* _TASK GOAL_:
Locate each line in the listing below that contains the string "hanamon" and copy those lines out in full.

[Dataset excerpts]
Segment Open

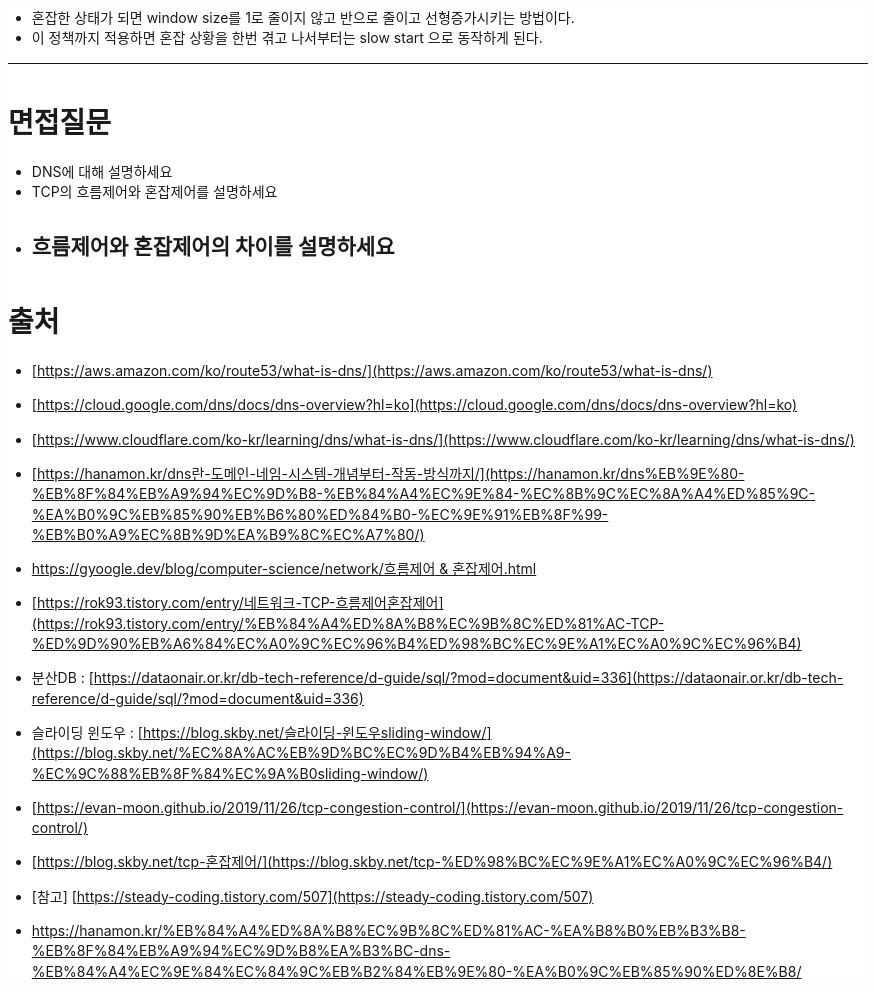- 혼잡한 상태가 되면 window size를 1로 줄이지 않고 반으로 줄이고 선형증가시키는 방법이다.
- 이 정책까지 적용하면 혼잡 상황을 한번 겪고 나서부터는 slow start 으로 동작하게 된다.

---

# 면접질문

- DNS에 대해 설명하세요
- TCP의 흐름제어와 혼잡제어를 설명하세요
- 흐름제어와 혼잡제어의 차이를 설명하세요
    - 

# 출처

- [https://aws.amazon.com/ko/route53/what-is-dns/](https://aws.amazon.com/ko/route53/what-is-dns/)
- [https://cloud.google.com/dns/docs/dns-overview?hl=ko](https://cloud.google.com/dns/docs/dns-overview?hl=ko)
- [https://www.cloudflare.com/ko-kr/learning/dns/what-is-dns/](https://www.cloudflare.com/ko-kr/learning/dns/what-is-dns/)
- [https://hanamon.kr/dns란-도메인-네임-시스템-개념부터-작동-방식까지/](https://hanamon.kr/dns%EB%9E%80-%EB%8F%84%EB%A9%94%EC%9D%B8-%EB%84%A4%EC%9E%84-%EC%8B%9C%EC%8A%A4%ED%85%9C-%EA%B0%9C%EB%85%90%EB%B6%80%ED%84%B0-%EC%9E%91%EB%8F%99-%EB%B0%A9%EC%8B%9D%EA%B9%8C%EC%A7%80/)
- [https://gyoogle.dev/blog/computer-science/network/흐름제어 & 혼잡제어.html](https://gyoogle.dev/blog/computer-science/network/%ED%9D%90%EB%A6%84%EC%A0%9C%EC%96%B4%20&%20%ED%98%BC%EC%9E%A1%EC%A0%9C%EC%96%B4.html)
- [https://rok93.tistory.com/entry/네트워크-TCP-흐름제어혼잡제어](https://rok93.tistory.com/entry/%EB%84%A4%ED%8A%B8%EC%9B%8C%ED%81%AC-TCP-%ED%9D%90%EB%A6%84%EC%A0%9C%EC%96%B4%ED%98%BC%EC%9E%A1%EC%A0%9C%EC%96%B4)
- 분산DB : [https://dataonair.or.kr/db-tech-reference/d-guide/sql/?mod=document&uid=336](https://dataonair.or.kr/db-tech-reference/d-guide/sql/?mod=document&uid=336)
- 슬라이딩 윈도우 : [https://blog.skby.net/슬라이딩-윈도우sliding-window/](https://blog.skby.net/%EC%8A%AC%EB%9D%BC%EC%9D%B4%EB%94%A9-%EC%9C%88%EB%8F%84%EC%9A%B0sliding-window/)
- [https://evan-moon.github.io/2019/11/26/tcp-congestion-control/](https://evan-moon.github.io/2019/11/26/tcp-congestion-control/)
- [https://blog.skby.net/tcp-혼잡제어/](https://blog.skby.net/tcp-%ED%98%BC%EC%9E%A1%EC%A0%9C%EC%96%B4/)
- [참고] [https://steady-coding.tistory.com/507](https://steady-coding.tistory.com/507)
  
- https://hanamon.kr/%EB%84%A4%ED%8A%B8%EC%9B%8C%ED%81%AC-%EA%B8%B0%EB%B3%B8-%EB%8F%84%EB%A9%94%EC%9D%B8%EA%B3%BC-dns-%EB%84%A4%EC%9E%84%EC%84%9C%EB%B2%84%EB%9E%80-%EA%B0%9C%EB%85%90%ED%8E%B8/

Segment Closed

* _YOUR SOLUTION_:
- [https://hanamon.kr/dns란-도메인-네임-시스템-개념부터-작동-방식까지/](https://hanamon.kr/dns%EB%9E%80-%EB%8F%84%EB%A9%94%EC%9D%B8-%EB%84%A4%EC%9E%84-%EC%8B%9C%EC%8A%A4%ED%85%9C-%EA%B0%9C%EB%85%90%EB%B6%80%ED%84%B0-%EC%9E%91%EB%8F%99-%EB%B0%A9%EC%8B%9D%EA%B9%8C%EC%A7%80/)
- https://hanamon.kr/%EB%84%A4%ED%8A%B8%EC%9B%8C%ED%81%AC-%EA%B8%B0%EB%B3%B8-%EB%8F%84%EB%A9%94%EC%9D%B8%EA%B3%BC-dns-%EB%84%A4%EC%9E%84%EC%84%9C%EB%B2%84%EB%9E%80-%EA%B0%9C%EB%85%90%ED%8E%B8/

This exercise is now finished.